Saluant l’Union des artistes, la Société professionnelle des auteurs et des compositeurs du Québec, La Guilde des musiciens et L’Alliance québécoise des techniciens de l’image et du son «qui s’embarquent dans cette aventure avec nous», David-Pelletier a mentionné que, tandis que «ces associations font un travail extraordinaire sur le plan des droits collectifs», Juripop Artistes visera la «protection du droit individuel».

Comme l’a expliqué Me Annie-Claude Trudeau, le service offert aux membres (certaines conditions s’appliquent, comme on dit) concernera notamment des cas ayant un lien avec le «droit de la propriété intellectuelle, tels que le droit d’auteur, mais aussi des questions de droit civil». Par exemple? «Par exemple, les questions de préparation, de négociation et de révision de contrat, que ce soit pour les domaines du spectacle, de la composition, de l’interprétation, du film ou de la littérature. Les avocats répondront également aux questions relatives à la vie privée, à la diffamation, au droit à l’image et à la protection de la réputation.»

Présent au lancement, Émile Proulx-Cloutier a vanté cette «super initiative» de la Clinique. En tant qu’acteur ayant récemment lancé son premier album solo, Aimer les monstres, il a raconté comment il avait vécu son passage, sur le plan légal, «d’interprète à créateur». «C’est un autre monde, a-t-il affirmé. Quand je me suis mis à faire de la musique, à donner des spectacles et à penser à faire un disque, j’ai rencontré des musiciens qui me disaient, avec du sang dans les yeux : «Ne signe rien. Ne signe RIEN! NE SIGNE RIEN!!! Ne mets ta signature nulle part, consulte un avocat!»
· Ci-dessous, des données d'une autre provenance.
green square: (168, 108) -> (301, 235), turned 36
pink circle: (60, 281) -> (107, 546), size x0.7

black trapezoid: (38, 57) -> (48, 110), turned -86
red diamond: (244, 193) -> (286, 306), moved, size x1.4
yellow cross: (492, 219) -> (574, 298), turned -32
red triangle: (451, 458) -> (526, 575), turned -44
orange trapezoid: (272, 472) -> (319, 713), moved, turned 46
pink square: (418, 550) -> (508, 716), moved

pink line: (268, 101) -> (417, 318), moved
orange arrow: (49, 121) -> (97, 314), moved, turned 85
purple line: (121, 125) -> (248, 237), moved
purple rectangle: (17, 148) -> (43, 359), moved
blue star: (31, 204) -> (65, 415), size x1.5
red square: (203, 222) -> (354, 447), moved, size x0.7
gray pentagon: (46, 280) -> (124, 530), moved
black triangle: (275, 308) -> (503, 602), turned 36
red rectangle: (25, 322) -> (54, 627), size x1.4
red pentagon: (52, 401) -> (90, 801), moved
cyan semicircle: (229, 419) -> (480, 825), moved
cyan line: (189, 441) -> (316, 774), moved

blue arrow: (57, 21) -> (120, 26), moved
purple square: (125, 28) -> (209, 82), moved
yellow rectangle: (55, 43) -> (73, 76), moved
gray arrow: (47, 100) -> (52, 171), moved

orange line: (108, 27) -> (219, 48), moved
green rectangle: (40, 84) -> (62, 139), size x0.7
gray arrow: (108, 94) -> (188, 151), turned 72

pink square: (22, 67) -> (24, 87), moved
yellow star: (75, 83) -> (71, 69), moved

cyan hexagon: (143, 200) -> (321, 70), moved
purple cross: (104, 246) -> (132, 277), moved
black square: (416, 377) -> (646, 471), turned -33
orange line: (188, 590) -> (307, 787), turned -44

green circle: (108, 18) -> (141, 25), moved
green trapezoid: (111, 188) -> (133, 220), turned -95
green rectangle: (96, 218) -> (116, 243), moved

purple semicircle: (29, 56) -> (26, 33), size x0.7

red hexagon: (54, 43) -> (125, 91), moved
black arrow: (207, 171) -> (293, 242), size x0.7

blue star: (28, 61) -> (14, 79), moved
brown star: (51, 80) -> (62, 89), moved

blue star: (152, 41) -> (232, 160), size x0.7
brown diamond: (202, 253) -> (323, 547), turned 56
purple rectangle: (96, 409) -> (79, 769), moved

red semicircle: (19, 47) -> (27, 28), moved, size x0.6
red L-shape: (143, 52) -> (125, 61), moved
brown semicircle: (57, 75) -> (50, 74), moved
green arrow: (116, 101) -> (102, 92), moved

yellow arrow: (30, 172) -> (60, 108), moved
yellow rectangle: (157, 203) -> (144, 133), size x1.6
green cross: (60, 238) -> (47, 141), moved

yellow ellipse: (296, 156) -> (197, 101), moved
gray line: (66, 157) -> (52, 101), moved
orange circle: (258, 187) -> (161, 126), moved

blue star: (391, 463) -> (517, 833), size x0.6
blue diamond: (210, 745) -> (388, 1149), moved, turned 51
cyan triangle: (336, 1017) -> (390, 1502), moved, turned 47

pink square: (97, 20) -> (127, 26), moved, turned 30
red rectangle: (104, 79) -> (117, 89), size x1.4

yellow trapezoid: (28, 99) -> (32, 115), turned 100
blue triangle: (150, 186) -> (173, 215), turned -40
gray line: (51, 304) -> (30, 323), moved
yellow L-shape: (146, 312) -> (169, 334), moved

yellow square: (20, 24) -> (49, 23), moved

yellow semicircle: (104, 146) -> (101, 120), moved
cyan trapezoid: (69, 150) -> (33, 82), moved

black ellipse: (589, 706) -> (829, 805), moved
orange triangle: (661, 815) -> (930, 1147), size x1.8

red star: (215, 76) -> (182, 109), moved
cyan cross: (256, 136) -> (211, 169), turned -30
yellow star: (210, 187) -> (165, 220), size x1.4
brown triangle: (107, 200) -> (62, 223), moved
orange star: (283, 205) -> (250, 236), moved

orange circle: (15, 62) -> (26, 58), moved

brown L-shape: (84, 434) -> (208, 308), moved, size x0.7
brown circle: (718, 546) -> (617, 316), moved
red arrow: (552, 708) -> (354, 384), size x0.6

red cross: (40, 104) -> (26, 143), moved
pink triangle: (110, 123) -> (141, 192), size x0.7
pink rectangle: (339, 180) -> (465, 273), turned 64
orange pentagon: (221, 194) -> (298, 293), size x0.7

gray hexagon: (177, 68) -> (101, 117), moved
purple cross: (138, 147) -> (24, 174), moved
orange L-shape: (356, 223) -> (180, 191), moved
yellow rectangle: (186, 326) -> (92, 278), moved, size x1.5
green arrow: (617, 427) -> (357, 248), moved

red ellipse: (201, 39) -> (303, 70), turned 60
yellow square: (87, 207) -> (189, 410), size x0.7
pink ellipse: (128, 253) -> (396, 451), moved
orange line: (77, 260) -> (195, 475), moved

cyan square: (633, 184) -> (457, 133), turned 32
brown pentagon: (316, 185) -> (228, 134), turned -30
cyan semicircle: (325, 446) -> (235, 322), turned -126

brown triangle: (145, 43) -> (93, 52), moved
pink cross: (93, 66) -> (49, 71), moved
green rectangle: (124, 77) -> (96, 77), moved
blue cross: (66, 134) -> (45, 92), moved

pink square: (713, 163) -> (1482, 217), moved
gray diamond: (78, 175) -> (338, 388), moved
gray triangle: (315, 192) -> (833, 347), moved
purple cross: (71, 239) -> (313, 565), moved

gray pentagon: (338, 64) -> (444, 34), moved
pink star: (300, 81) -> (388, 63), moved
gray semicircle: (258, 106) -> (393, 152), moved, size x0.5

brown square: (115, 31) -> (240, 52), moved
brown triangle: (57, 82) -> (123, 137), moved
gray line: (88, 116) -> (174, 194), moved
En tant qu’homme de «30 ans, avec une vie, un métier, une maison et un peu de sous», Proulx-Cloutier a souligné avoir effectivement pu faire lire son contrat par un avocat. «Mais avoir eu 22 ans, pas une cenne et hâte d’avoir mon premier contrat de disque en main, peut-être que j’aurais sauté cette étape-là…»

«Aujourd’hui, j’ai un agent et un éditeur fiable, mais au début de ma carrière, [Juripop Artistes], c’est le genre de regroupement qui aurait pu m’aider», a quant à lui fait remarquer Patrick Senécal, qui a également «accepté d’utiliser son nom et son vécu pour dire que cet organisme a sa raison d’être». «Parfois, de jeunes écrivains m’envoient des messages pour me demander : ‘‘Un éditeur m’a dit que ça me coûterait seulement 2 000 $ pour me faire publier chez lui. Qu’est-ce que t’en penses?’’ Et moi, je leur réponds : ‘‘Non! Tu n’as pas d’affaire à payer!’’» Dans ce genre de cas, conclut l’auteur, «des regroupements comme Juripop Artistes peuvent vraiment aider».